How to access it: Sarvam's models are available via API at sarvam.ai, with a developer playground for testing. The sovereign LLM stack is also being deployed through government partnerships, including with UIDAI (Aadhaar) for voice-based citizen services.

2. Gnani.ai

If Sarvam is building India's brain, Gnani.ai is building its voice. The Bengaluru-based conversational AI company - already processing 10 million calls a day before this Summit - arrived with a system that can clone a human voice in 12 Indian languages using fewer than 10 seconds of audio.

The product is called Vachana TTS (Text-to-Speech), and it is the kind of technology that reframes what 'accessible AI' actually means. Feed it a short audio sample - a government official's recorded greeting, a teacher's voice, a healthcare worker's introduction - and Vachana clones that voice's pitch, timbre, and speaking style, then deploys it across every language it supports without the voice losing its identity. A district collector can deliver emergency alerts in Hindi, Tamil, and Odia, all in their own voice, without recording each one separately.

The supported languages span the breadth of India - Hindi, Bengali, Tamil, Telugu, Kannada, Malayalam, Gujarati, Marathi, Punjabi, Odia, Assamese, and Indian English. The model achieves a Mean Opinion Score of 4.23 and a character error rate below 0.6 percent, numbers that place it firmly in human-quality territory. Clients including the Tata Group and Air India are already deploying it.

Alongside TTS, Gnani.ai also launched Vachana STT (Speech-to-Text), trained on over one million hours of real-world audio across more than 1,000 domains. It handles the messy audio realities of India, noisy call centres, compressed telephony, regional accents, and code-mixed speech (the everyday blending of English with local languages) - without needing domain-specific fine-tuning. Word error rates sit below 5 percent for Hindi and Indian English, and below 10 percent for most other supported languages.

The use cases are wide - public announcements, emergency alerts, educational content delivery, AI-powered call centres, and voice-first access to government schemes for citizens with low literacy or visual impairments. Gnani estimates the technology can reduce call-centre costs by 40 percent to 60 percent.

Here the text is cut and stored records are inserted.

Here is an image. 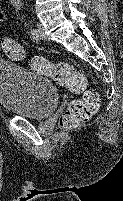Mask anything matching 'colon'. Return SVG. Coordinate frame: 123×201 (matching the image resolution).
Segmentation results:
<instances>
[{
	"label": "colon",
	"instance_id": "1",
	"mask_svg": "<svg viewBox=\"0 0 123 201\" xmlns=\"http://www.w3.org/2000/svg\"><path fill=\"white\" fill-rule=\"evenodd\" d=\"M4 54L13 61H21L25 57L22 46L13 38L2 40ZM31 67L38 73L52 78L60 86L66 87L73 92H84L82 99H76L69 103L60 117V124L64 129L76 128L87 122L97 112L100 99L93 90L86 89L85 76L76 71L70 64H54L45 58L35 57Z\"/></svg>",
	"mask_w": 123,
	"mask_h": 201
}]
</instances>
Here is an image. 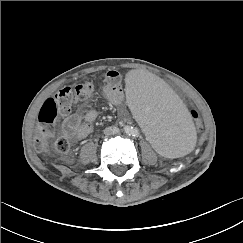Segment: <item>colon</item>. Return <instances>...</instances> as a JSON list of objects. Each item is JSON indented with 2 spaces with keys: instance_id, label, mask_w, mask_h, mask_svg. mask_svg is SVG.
Returning a JSON list of instances; mask_svg holds the SVG:
<instances>
[{
  "instance_id": "colon-1",
  "label": "colon",
  "mask_w": 243,
  "mask_h": 243,
  "mask_svg": "<svg viewBox=\"0 0 243 243\" xmlns=\"http://www.w3.org/2000/svg\"><path fill=\"white\" fill-rule=\"evenodd\" d=\"M94 86L90 82H83L74 87H65L57 91L53 97L43 103L38 114V125L34 134V146L37 150H44L50 139L55 135V120L59 114H67L72 106L79 101L92 97ZM187 110L194 121L197 140H204L203 123L200 112L193 104L187 105ZM54 147L60 153H66L70 144L64 137L54 140Z\"/></svg>"
}]
</instances>
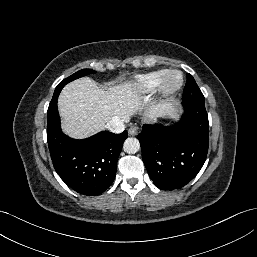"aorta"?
Segmentation results:
<instances>
[{
  "label": "aorta",
  "instance_id": "1",
  "mask_svg": "<svg viewBox=\"0 0 257 257\" xmlns=\"http://www.w3.org/2000/svg\"><path fill=\"white\" fill-rule=\"evenodd\" d=\"M123 149L126 153L135 154L140 149L139 140L136 138H127L123 144Z\"/></svg>",
  "mask_w": 257,
  "mask_h": 257
}]
</instances>
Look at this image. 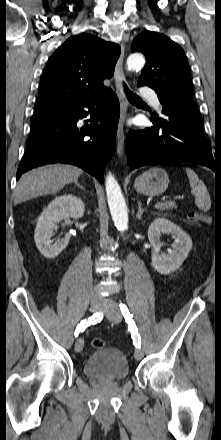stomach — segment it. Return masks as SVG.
Segmentation results:
<instances>
[{
  "mask_svg": "<svg viewBox=\"0 0 221 440\" xmlns=\"http://www.w3.org/2000/svg\"><path fill=\"white\" fill-rule=\"evenodd\" d=\"M168 184L167 172L162 168L153 167L135 179L134 188L140 194L155 196L162 194Z\"/></svg>",
  "mask_w": 221,
  "mask_h": 440,
  "instance_id": "stomach-1",
  "label": "stomach"
}]
</instances>
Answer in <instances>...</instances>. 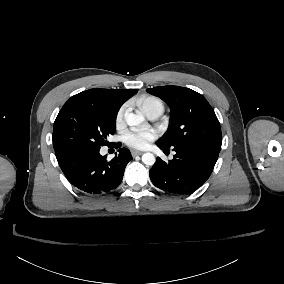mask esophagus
<instances>
[{
	"mask_svg": "<svg viewBox=\"0 0 284 284\" xmlns=\"http://www.w3.org/2000/svg\"><path fill=\"white\" fill-rule=\"evenodd\" d=\"M132 156H137V155H142L143 154V152L142 151H137V150H132Z\"/></svg>",
	"mask_w": 284,
	"mask_h": 284,
	"instance_id": "34e87169",
	"label": "esophagus"
}]
</instances>
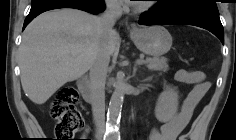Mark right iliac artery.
Here are the masks:
<instances>
[{"instance_id": "obj_1", "label": "right iliac artery", "mask_w": 236, "mask_h": 140, "mask_svg": "<svg viewBox=\"0 0 236 140\" xmlns=\"http://www.w3.org/2000/svg\"><path fill=\"white\" fill-rule=\"evenodd\" d=\"M110 137H104L103 140H110Z\"/></svg>"}]
</instances>
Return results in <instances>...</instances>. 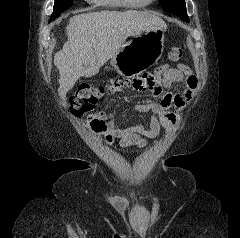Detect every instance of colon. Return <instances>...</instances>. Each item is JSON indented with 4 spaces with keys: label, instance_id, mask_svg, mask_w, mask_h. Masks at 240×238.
Returning a JSON list of instances; mask_svg holds the SVG:
<instances>
[{
    "label": "colon",
    "instance_id": "1",
    "mask_svg": "<svg viewBox=\"0 0 240 238\" xmlns=\"http://www.w3.org/2000/svg\"><path fill=\"white\" fill-rule=\"evenodd\" d=\"M182 56V50L174 47L169 49L168 58L171 61H178ZM112 84V83H111ZM105 89L102 86L92 84L80 85L70 99L71 112L75 116H83L89 114L90 126L94 132L102 133L106 131L105 121L93 118V109L97 99L103 95Z\"/></svg>",
    "mask_w": 240,
    "mask_h": 238
}]
</instances>
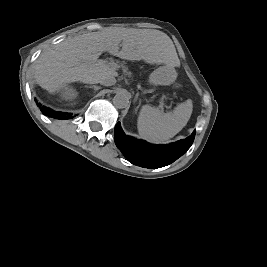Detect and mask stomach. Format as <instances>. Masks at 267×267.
<instances>
[{
	"label": "stomach",
	"mask_w": 267,
	"mask_h": 267,
	"mask_svg": "<svg viewBox=\"0 0 267 267\" xmlns=\"http://www.w3.org/2000/svg\"><path fill=\"white\" fill-rule=\"evenodd\" d=\"M176 71L168 66H161L149 76V83L153 85H169L174 82Z\"/></svg>",
	"instance_id": "0dacf381"
}]
</instances>
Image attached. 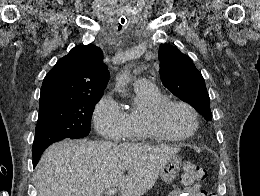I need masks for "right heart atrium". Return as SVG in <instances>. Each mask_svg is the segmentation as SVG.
Segmentation results:
<instances>
[{
  "label": "right heart atrium",
  "mask_w": 260,
  "mask_h": 196,
  "mask_svg": "<svg viewBox=\"0 0 260 196\" xmlns=\"http://www.w3.org/2000/svg\"><path fill=\"white\" fill-rule=\"evenodd\" d=\"M92 119L100 137L93 143H114L116 131L127 127L126 112L112 93H105L95 104Z\"/></svg>",
  "instance_id": "obj_1"
}]
</instances>
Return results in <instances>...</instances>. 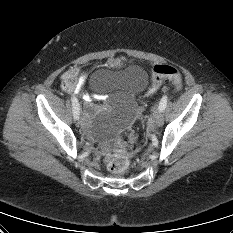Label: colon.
Segmentation results:
<instances>
[{
  "label": "colon",
  "instance_id": "obj_1",
  "mask_svg": "<svg viewBox=\"0 0 233 233\" xmlns=\"http://www.w3.org/2000/svg\"><path fill=\"white\" fill-rule=\"evenodd\" d=\"M170 79L176 90L182 87V78L179 71L170 65L160 64L154 67L151 84L148 88L147 95H153L160 87L164 79ZM63 85L67 90L73 89L75 86V74L68 72L63 77ZM118 151L114 153L107 162V168L111 173H124L129 167V160L126 156L127 142L120 138L116 142Z\"/></svg>",
  "mask_w": 233,
  "mask_h": 233
}]
</instances>
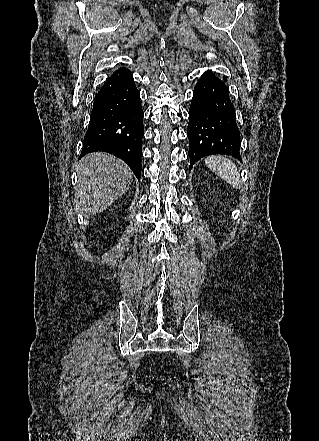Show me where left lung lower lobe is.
Segmentation results:
<instances>
[{"label": "left lung lower lobe", "instance_id": "0a47b994", "mask_svg": "<svg viewBox=\"0 0 319 441\" xmlns=\"http://www.w3.org/2000/svg\"><path fill=\"white\" fill-rule=\"evenodd\" d=\"M187 136L190 169L212 154L240 159V132L229 89L213 72L205 73L194 88Z\"/></svg>", "mask_w": 319, "mask_h": 441}]
</instances>
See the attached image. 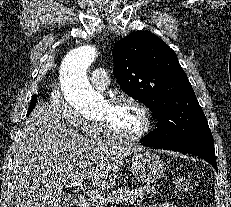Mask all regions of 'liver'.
Returning <instances> with one entry per match:
<instances>
[{"mask_svg": "<svg viewBox=\"0 0 231 207\" xmlns=\"http://www.w3.org/2000/svg\"><path fill=\"white\" fill-rule=\"evenodd\" d=\"M135 144L92 140L70 128L57 109L38 102L27 118L13 158L15 207H58L63 179L91 180L98 190L115 183Z\"/></svg>", "mask_w": 231, "mask_h": 207, "instance_id": "obj_1", "label": "liver"}]
</instances>
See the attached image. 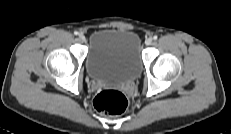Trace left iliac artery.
I'll return each mask as SVG.
<instances>
[{
	"mask_svg": "<svg viewBox=\"0 0 231 134\" xmlns=\"http://www.w3.org/2000/svg\"><path fill=\"white\" fill-rule=\"evenodd\" d=\"M157 38H158V37H157L156 35L153 37L154 40H157Z\"/></svg>",
	"mask_w": 231,
	"mask_h": 134,
	"instance_id": "44dca946",
	"label": "left iliac artery"
}]
</instances>
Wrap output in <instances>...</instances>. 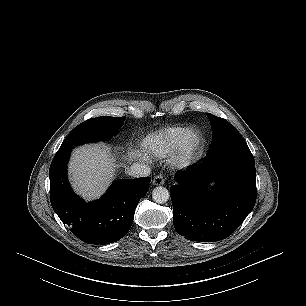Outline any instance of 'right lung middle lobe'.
I'll return each instance as SVG.
<instances>
[{
    "label": "right lung middle lobe",
    "instance_id": "obj_1",
    "mask_svg": "<svg viewBox=\"0 0 306 306\" xmlns=\"http://www.w3.org/2000/svg\"><path fill=\"white\" fill-rule=\"evenodd\" d=\"M124 121L125 117H97L84 121L68 134L55 156L84 143L109 139L117 133Z\"/></svg>",
    "mask_w": 306,
    "mask_h": 306
}]
</instances>
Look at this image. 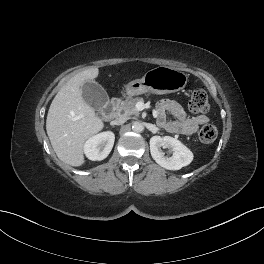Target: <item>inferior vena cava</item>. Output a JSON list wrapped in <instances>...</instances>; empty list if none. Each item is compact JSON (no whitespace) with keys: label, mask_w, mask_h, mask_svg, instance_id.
I'll return each instance as SVG.
<instances>
[{"label":"inferior vena cava","mask_w":264,"mask_h":264,"mask_svg":"<svg viewBox=\"0 0 264 264\" xmlns=\"http://www.w3.org/2000/svg\"><path fill=\"white\" fill-rule=\"evenodd\" d=\"M127 117L124 116H120L118 118H116L115 120L111 121V125H122L126 122Z\"/></svg>","instance_id":"inferior-vena-cava-1"}]
</instances>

How to access it: Vachana TTS is available immediately via API. On-premises deployment is available for regulated sectors such as banking and government. Visit gnani.ai for developer access.

3. BharatGen

The third entrant is the most unusual. BharatGen is led by IIT Bombay and backed by the IndiaAI Mission to the tune of Rs. 900 crore - making it the largest single beneficiary of government AI funding to date. Its mandate is to build AI that is not just multilingual, but legally and culturally coherent with India.

At the Summit, BharatGen launched Param2 17B MoE - a 17-billion-parameter multilingual foundational model built on a Mixture of Experts (MoE) architecture, trained across all 22 scheduled Indian languages, and developed in collaboration with NVIDIA. The MoE design is significant. Rather than using the full model for every query, it routes each input to the most relevant 'expert' sub-network, making it more efficient and more accurate for specialised domains. The result is a model that understands not just the words of Indian languages, but their legal frameworks, governance contexts, and cultural registers.

Param2's target domains are governance, defence, agriculture, healthcare, and education. These are not sectors that ChatGPT was designed to serve well in India, they require nuance about how a village panchayat works, how crop insurance schemes are structured, or how healthcare schemes operate in a specific state. BharatGen's academic backing means it has been built with those specifics in mind, rather than as an afterthought.

How to access it: BharatGen is releasing Param2 and its documentation via Hugging Face, making it openly available for developers to fine-tune and build on. Researchers and enterprises can access the model weights directly for India-centric applications.